What to do: Reproduce the email thread on random forest class weights below word for word, in full.

Text segment:
Hi Raghav,
Thanks for your reply. My Class 1 is smaller in size than class 0. So, even if
the ‘sample_weights' introduce any bias ,
it should favour the class 1.
Regardless of the size bias of class 1 and class 0, I want to give more
importance to class 1 while splitting at tree
node using Gini impurity. The ‘class_weight’ parameter should have take care of
that. However, I do not see any
effect.
I will try specifying the ‘class_weight’ without specifying sample weight to
see if there is any change in the situation.
Thanks,
Mamun
> Hi Mamun,
>
> Scikit-learn's RandomForestClassifier has an option to set `class_weight`
> to "balanced". Have you tried that alone without specifying
> `sample_weights`?
>
> See this documentation -
> http://scikit-learn.org/stable/modules/generated/sklearn.ensemble.RandomForestClassifier.html#sklearn.ensemble.RandomForestClassifier
>
> <http://scikit-learn.org/stable/modules/generated/sklearn.ensemble.RandomForestClassifier.html#sklearn.ensemble.RandomForestClassifier>
>
>
> Is there a chance that what you try to achieve by `class_weights` is being
> undone by your `sample_weights`?
>
>
> Thanks.
> R
>
> On Tue, Mar 15, 2016 at 12:44 PM, Mamun Rashid <mamunbabu2...@gmail.com
> <mailto:mamunbabu2...@gmail.com>>
> wrote:
>
>> Hi All,
>> I have asked this question couple of weeks ago on the list. I have a two
>> class problem where my positive class ( Class 1 ) and negative class (
>> Class 0 )
>> is imbalanced. Secondly I care much less about the negative class. So, I
>> specified both class weight (to a random forest classifier) and sample
>> wright to
>> the fit function to give more importance to my positive class.

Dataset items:
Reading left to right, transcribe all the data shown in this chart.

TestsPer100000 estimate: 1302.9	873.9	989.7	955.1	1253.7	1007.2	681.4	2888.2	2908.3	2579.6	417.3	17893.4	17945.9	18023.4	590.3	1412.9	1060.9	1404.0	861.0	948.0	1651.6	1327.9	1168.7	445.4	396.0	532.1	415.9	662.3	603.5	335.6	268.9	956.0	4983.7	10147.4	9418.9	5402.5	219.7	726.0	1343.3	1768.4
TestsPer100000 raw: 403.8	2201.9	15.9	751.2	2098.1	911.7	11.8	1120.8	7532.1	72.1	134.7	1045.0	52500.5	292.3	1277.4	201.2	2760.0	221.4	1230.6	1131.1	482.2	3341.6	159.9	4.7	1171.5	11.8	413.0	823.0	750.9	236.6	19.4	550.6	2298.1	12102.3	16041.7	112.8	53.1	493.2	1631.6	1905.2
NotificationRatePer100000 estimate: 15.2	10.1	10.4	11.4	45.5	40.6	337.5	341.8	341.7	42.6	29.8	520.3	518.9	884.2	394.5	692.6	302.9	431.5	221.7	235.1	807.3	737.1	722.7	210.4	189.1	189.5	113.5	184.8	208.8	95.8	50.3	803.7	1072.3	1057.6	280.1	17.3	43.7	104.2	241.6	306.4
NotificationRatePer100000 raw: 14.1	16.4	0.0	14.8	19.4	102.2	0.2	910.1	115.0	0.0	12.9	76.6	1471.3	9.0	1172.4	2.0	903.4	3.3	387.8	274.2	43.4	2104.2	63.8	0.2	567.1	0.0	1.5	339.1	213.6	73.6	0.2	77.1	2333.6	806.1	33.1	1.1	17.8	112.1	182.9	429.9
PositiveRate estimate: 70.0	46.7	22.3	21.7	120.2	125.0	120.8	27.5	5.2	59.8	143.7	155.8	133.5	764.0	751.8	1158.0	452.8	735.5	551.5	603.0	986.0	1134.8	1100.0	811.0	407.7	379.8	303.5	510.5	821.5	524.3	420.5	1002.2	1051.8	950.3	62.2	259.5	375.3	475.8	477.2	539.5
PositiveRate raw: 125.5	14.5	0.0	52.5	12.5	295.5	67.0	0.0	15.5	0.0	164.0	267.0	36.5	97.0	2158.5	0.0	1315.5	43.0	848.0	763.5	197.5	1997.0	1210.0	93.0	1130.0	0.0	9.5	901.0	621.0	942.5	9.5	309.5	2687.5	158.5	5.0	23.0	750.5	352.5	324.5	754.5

Task answer:
Hi Raghav,
Thanks for your reply. My Class 1 is smaller in size than class 0. So, even if
the ‘sample_weights' introduce any bias ,
it should favour the class 1.
Regardless of the size bias of class 1 and class 0, I want to give more
importance to class 1 while splitting at tree
node using Gini impurity. The ‘class_weight’ parameter should have take care of
that. However, I do not see any
effect.
I will try specifying the ‘class_weight’ without specifying sample weight to
see if there is any change in the situation.
Thanks,
Mamun
> Hi Mamun,
>
> Scikit-learn's RandomForestClassifier has an option to set `class_weight`
> to "balanced". Have you tried that alone without specifying
> `sample_weights`?
>
> See this documentation -
> http://scikit-learn.org/stable/modules/generated/sklearn.ensemble.RandomForestClassifier.html#sklearn.ensemble.RandomForestClassifier
>
> <http://scikit-learn.org/stable/modules/generated/sklearn.ensemble.RandomForestClassifier.html#sklearn.ensemble.RandomForestClassifier>
>
>
> Is there a chance that what you try to achieve by `class_weights` is being
> undone by your `sample_weights`?
>
>
> Thanks.
> R
>
> On Tue, Mar 15, 2016 at 12:44 PM, Mamun Rashid <mamunbabu2...@gmail.com
> <mailto:mamunbabu2...@gmail.com>>
> wrote:
>
>> Hi All,
>> I have asked this question couple of weeks ago on the list. I have a two
>> class problem where my positive class ( Class 1 ) and negative class (
>> Class 0 )
>> is imbalanced. Secondly I care much less about the negative class. So, I
>> specified both class weight (to a random forest classifier) and sample
>> wright to
>> the fit function to give more importance to my positive class.